By Will Barber – Taylor
Dark. Deadly. Brutal. Charming. Sadistic. These are all adjectives that perfectly sum up not only James Bond but his creator Ian Fleming. Sky’s new TV series, Fleming follows the adventures of Fleming from roguish playboy to naval intelligence officer. Starring Dominic Cooper as the titular Fleming with the ever wonderful Lara Puller as Fleming’s future wife, Ann Charteris, the series takes us back to the Second World War via Fleming reminiscing on the origins of Bond.
In this final episode Fleming comes to the end of his tenure in Naval Intelligence by going on a mission to Germany to retrieve documents relating to the Germans Atom Bomb project. The whole episode builds up to this great sequence by continuing to mention Fleming’s lack of action and the fact that his hero brother, Peter is now stuck behind a desk. When he hears of some action, Fleming insists to his new commanding officer that he is the only man who can go behind the lines to collect the papers and save the day. Convincing him that this is the truth, Fleming is sent off to Berlin to capture the documents.

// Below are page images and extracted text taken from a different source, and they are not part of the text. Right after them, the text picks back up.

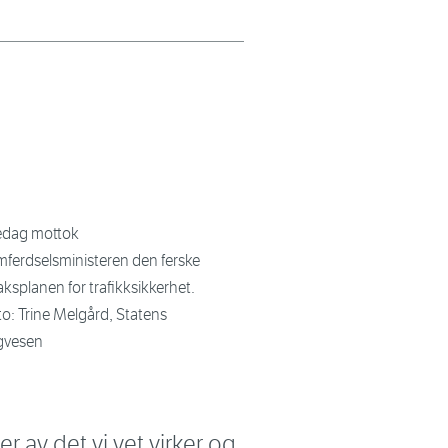
edag mottok
mferdselsministeren den ferske
taksplanen for trafikksikkerhet.
to: Trine Melgård, Statens
gvesen
er av det vi vet virker og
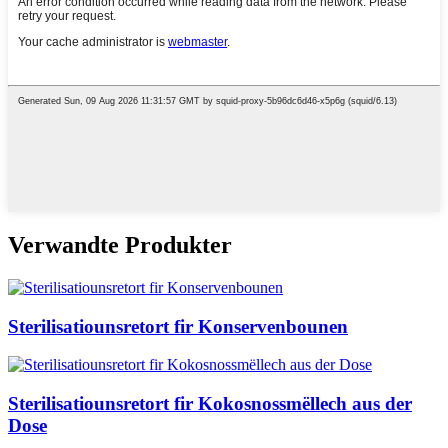
Verwandte Produkter
Sterilisatiounsretort fir Konservenbounen
Sterilisatiounsretort fir Kokosnossmëllech aus der
Dose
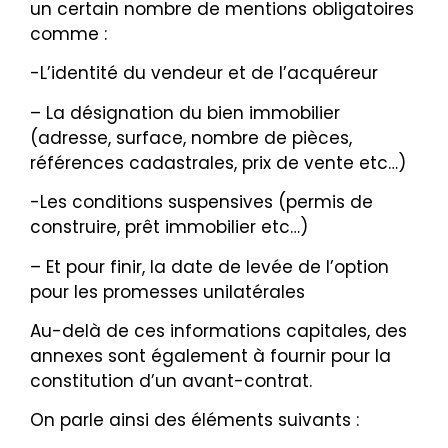
un certain nombre de mentions obligatoires
comme :
-L’identité du vendeur et de l’acquéreur
– La désignation du bien immobilier
(adresse, surface, nombre de pièces,
références cadastrales, prix de vente etc…)
-Les conditions suspensives (permis de
construire, prêt immobilier etc…)
– Et pour finir, la date de levée de l’option
pour les promesses unilatérales
Au-delà de ces informations capitales, des
annexes sont également à fournir pour la
constitution d’un avant-contrat.
On parle ainsi des éléments suivants :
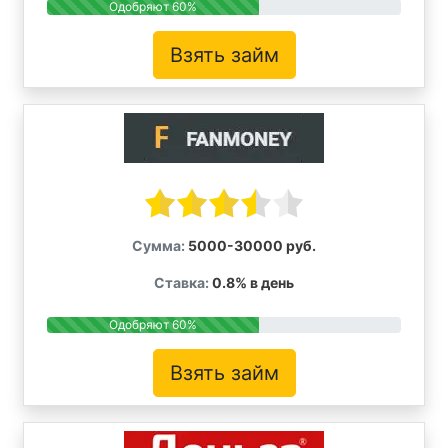
Одобряют 60%
Взять займ
Сумма:
5000-30000 руб.
Ставка:
0.8% в день
Одобряют 60%
Взять займ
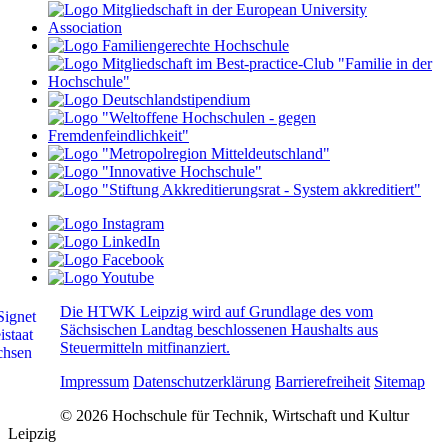
Die HTWK Leipzig wird auf Grundlage des vom
Sächsischen Landtag beschlossenen Haushalts aus
Steuermitteln mitfinanziert.
Impressum
Datenschutzerklärung
Barrierefreiheit
Sitemap
© 2026 Hochschule für Technik, Wirtschaft und Kultur
Leipzig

After meeting up with a member of his 30 Squadron, Fleming embarks for the German’s abandoned base. After meeting some Americans who warn him about rogue German officers, nicknamed “werewolves” hanging around the forest, Fleming enters the complex but he soon finds that the Germans are on their way. What follows is a tense, wonderfully filmed sequence in which the Germans chase Fleming down the corridors of the castle in which the papers are located. The whole scene is probably the best shot, acted and directed of the series keeping us interested throughout what otherwise could have been a boring action sequence (like every scene in any Die Hard film) into a wonderfully thrilling sequence.
After this the show begins to wrap up with Fleming resigning his commission with Naval Intelligence. We see a few near misses but as the series ends, Ann marries Rothermere which of course is not permanent as we know from the beginning of the series.
Fleming has proven to be a fantastic show, with much depth, drama and atmosphere. It does not present us with a lily white goody goody figure or someone who is presented as Richard III. It shows us a real human being with all the faults and virtues that any person has. Fundamentally, that is why I’d recommend Fleming. It gives us a great vision of a human being interacting with other people around him without any of them being a jaundiced stereotype.